I’m sorry that I’m sounding like the late Andy Rooney of 60 Minutes fame! I’m not meaning to bemoan the departure of former holiday traditions. I do mean to share with you about our Anglican sense of time: A time of preparation, celebration, and extended celebration! For the Advent-Christmas cycle, the four Sundays of Advent and the weekdays in between, leading up to Christmas Eve, are our days of preparation for the celebration of our Savior’s birth. The Services on Christmas Eve and Day are our celebration of Jesus’ birth and his continued life within us, and we extend that celebration for 12 days (e.g., “The Twelve Days of Christmas”).
So, what am I saying to you and me?

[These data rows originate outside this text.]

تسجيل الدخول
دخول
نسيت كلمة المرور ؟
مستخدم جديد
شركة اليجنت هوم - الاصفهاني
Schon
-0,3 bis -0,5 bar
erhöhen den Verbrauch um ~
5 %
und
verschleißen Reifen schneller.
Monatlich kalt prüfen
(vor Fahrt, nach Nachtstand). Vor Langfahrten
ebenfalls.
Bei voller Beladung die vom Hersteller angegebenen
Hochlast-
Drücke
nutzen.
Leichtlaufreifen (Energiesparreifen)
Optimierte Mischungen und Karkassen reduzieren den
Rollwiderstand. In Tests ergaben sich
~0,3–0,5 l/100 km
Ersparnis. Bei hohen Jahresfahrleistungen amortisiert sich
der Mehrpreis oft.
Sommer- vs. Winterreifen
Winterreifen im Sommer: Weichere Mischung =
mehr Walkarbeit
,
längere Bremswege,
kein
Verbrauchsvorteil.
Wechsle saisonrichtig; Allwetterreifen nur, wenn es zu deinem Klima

I’m not advocating a “meatless” Advent or Christmas Eve, but I’m asking us to reflect on the meaning of these seasons, as we live out the Christian Church Year. Here are some thoughts for us to pray about before we plan our holiday celebrations this fall:
- If we are offering a Christmas party or get-together, can we do this (as individuals or as a church) during the “12 Days of Christmas”?

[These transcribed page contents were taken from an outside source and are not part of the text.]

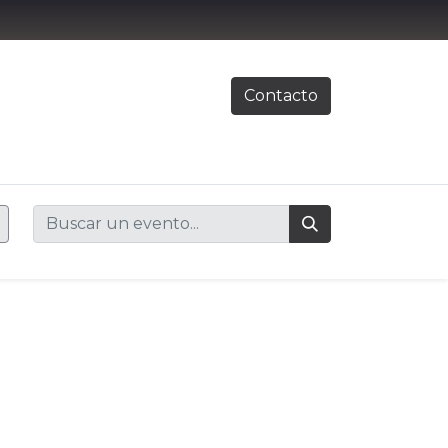
Contacto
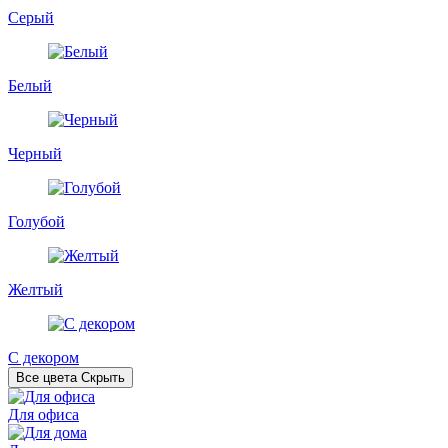
Серый
Белый
Черный
Голубой
Желтый
С декором
Все цвета
Скрыть
Для офиса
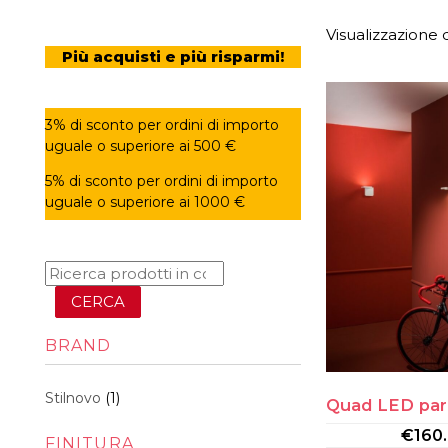
Visualizzazione d
Più acquisti e più risparmi!
3% di sconto per ordini di importo
uguale o superiore ai 500 €
5% di sconto per ordini di importo
uguale o superiore ai 1000 €
CERCA
BRAND
Stilnovo
(1)
Quad LED par
€
160
FINITURA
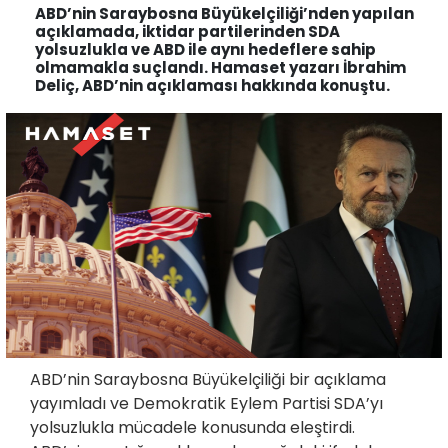
ABD’nin Saraybosna Büyükelçiliği’nden yapılan
açıklamada, iktidar partilerinden SDA
yolsuzlukla ve ABD ile aynı hedeflere sahip
olmamakla suçlandı. Hamaset yazarı İbrahim
Deliç, ABD’nin açıklaması hakkında konuştu.
ABD’nin Saraybosna Büyükelçiliği bir açıklama
yayımladı ve Demokratik Eylem Partisi SDA’yı
yolsuzlukla mücadele konusunda eleştirdi.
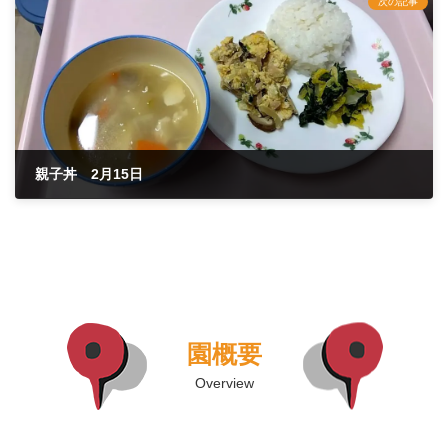
次の記事
親子丼 2月15日
2022年2月15日
園概要
Overview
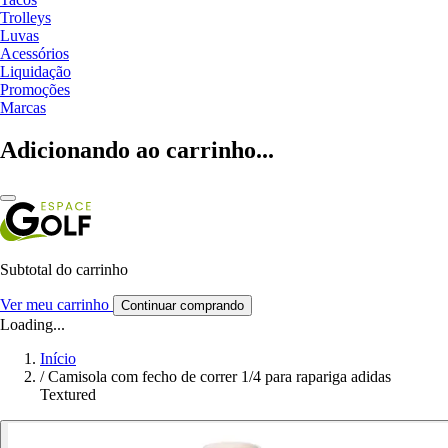
Trolleys
Luvas
Acessórios
Liquidação
Promoções
Marcas
Adicionando ao carrinho...
Subtotal do carrinho
Ver meu carrinho
Continuar comprando
Loading...
Início
/
Camisola com fecho de correr 1/4 para rapariga adidas
Textured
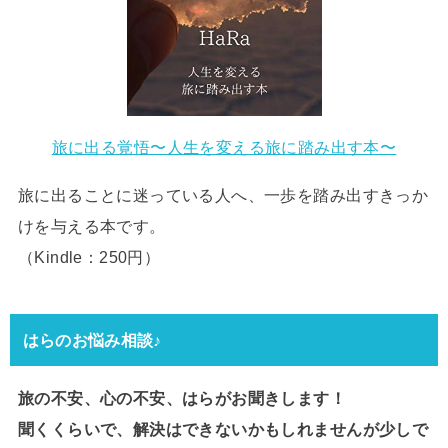
旅に出る覚悟〜人生を変える旅に踏み出す本〜
旅に出ることに迷っている人へ、一歩を踏み出すきっか
けを与える本です。
（Kindle：250円）
はらのお悩み相談♪
旅の不安、心の不安、はらがお聞きします！
聞くくらいで、解決はできないかもしれませんが少しで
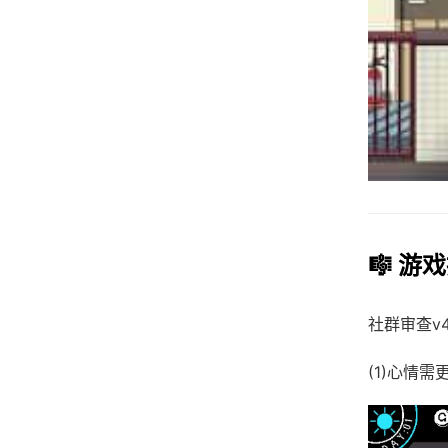
🎼 游
社群审查
v
(1)心情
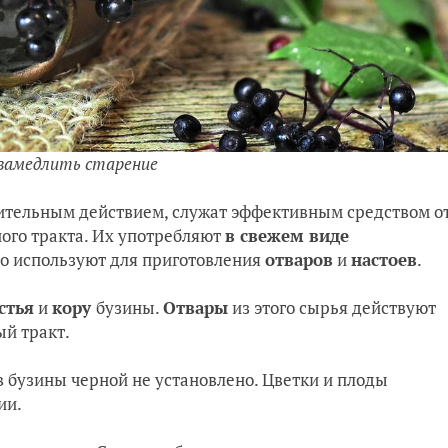
 замедлить старение
ительным действием, служат эффективным средством о
ого тракта. Их употребляют
в свежем виде
бо используют для приготовления
отваров
и
настоев
.
стья
и
кору
бузины.
Отвары
из этого сырья действуют
ый тракт.
бузины черной не установлено. Цветки и плоды
ии.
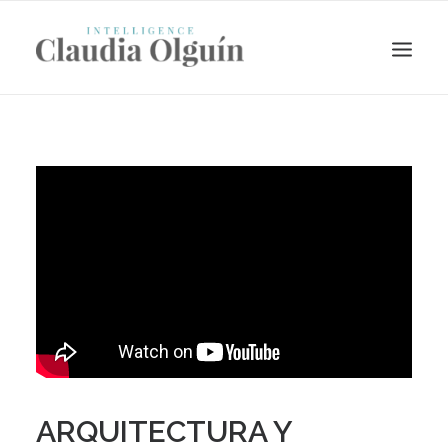
Search
ARQUITECTURA Y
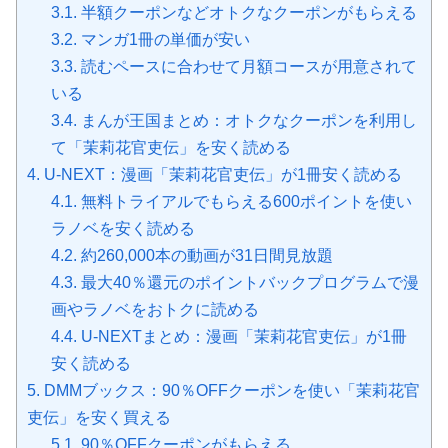
3.1.
半額クーポンなどオトクなクーポンがもらえる
3.2.
マンガ1冊の単価が安い
3.3.
読むペースに合わせて月額コースが用意されて
いる
3.4.
まんが王国まとめ：オトクなクーポンを利用し
て「茉莉花官吏伝」を安く読める
4.
U-NEXT：漫画「茉莉花官吏伝」が1冊安く読める
4.1.
無料トライアルでもらえる600ポイントを使い
ラノベを安く読める
4.2.
約260,000本の動画が31日間見放題
4.3.
最大40％還元のポイントバックプログラムで漫
画やラノベをおトクに読める
4.4.
U-NEXTまとめ：漫画「茉莉花官吏伝」が1冊
安く読める
5.
DMMブックス：90％OFFクーポンを使い「茉莉花官
吏伝」を安く買える
5.1.
90％OFFクーポンがもらえる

- If we need to have a holiday get-together during Advent, can we plan it so that “something is missing” (e.g., not having a lot of desserts, or planning a more frugal meal)?
- If you have children or grandchildren, light the Advent Wreath for them. Although there are a lot of Advent Wreath prayers on the Internet, they are not necessary. Here’s a song in the melody of “Twinkle, Twinkle, Little Star” that we can sing while lighting the various candles of the wreath: “See the candles burning bright; One by one each week we light. Advent is a time to wait; not quite time to celebrate. When our waiting time is through, it’s Christmas joy for me and you.”
- Make holy the practice of sending and receiving Christmas cards! If you send someone a Christmas card, say a prayer for that person or persons before you mail it out. When you receive a holiday card, after you open it up, offer a prayer for the sender. Sandy and I hang up our Christmas cards on a door, and when we take them down, we offer a prayer for each sender.
- When you greet someone during the 12 days of Christmas, wish them a “Merry ___ Day of Christmas!” I used to just say “Merry Christmas!” to a cashier at our Food Lion on Dec. 29th, but when I did, I got the “deer in the headlight” look! So, now I plan to say, “Merry 4th Day of Christmas,” which doesn’t sound so bad!
- If you have a Christmas tree, don’t decorate it all at once, especially if it’s an artificial tree. If you set it up on Thanksgiving Day or the First Sunday of Advent, perhaps leave it bare for a couple of days, and then gradually put up the decorations until it’s fully decorated and lit by Christmas Eve. Try to keep your artificial tree up until the Sunday after Epiphany (Jan. 6th).
- Celebrate Epiphany as a household and as part of the Church! All Saints’ has some special activities for that day, including a meal, service, and a bonfire with discarded real Christmas trees. Circle Jan. 6th on your calendar and write down “All Saints’!”
Why do I write down all these suggestions? It’s to help us be aware that there are TWO Christmas Seasons – secular and religious. For us who are Christians, as followers of Jesus, we need to LIVE OUT THESE SEASONS to more closely identify with the One who loves us and was born for us to set us free from sin and the power of death.
Please don’t discard this message! Please copy it, and read it again before you start your holiday plans. Secular holidays and their traditions come and go, but Jesus is the same, yesterday, today, and forever! This Advent and Christmas, with The Holy Spirit’s help, let’s plan to PREPARE, CELEBRATE, and CONTINUE CELEBRATING JESUS and thank our Abba/Father for that great Gift in our hearts!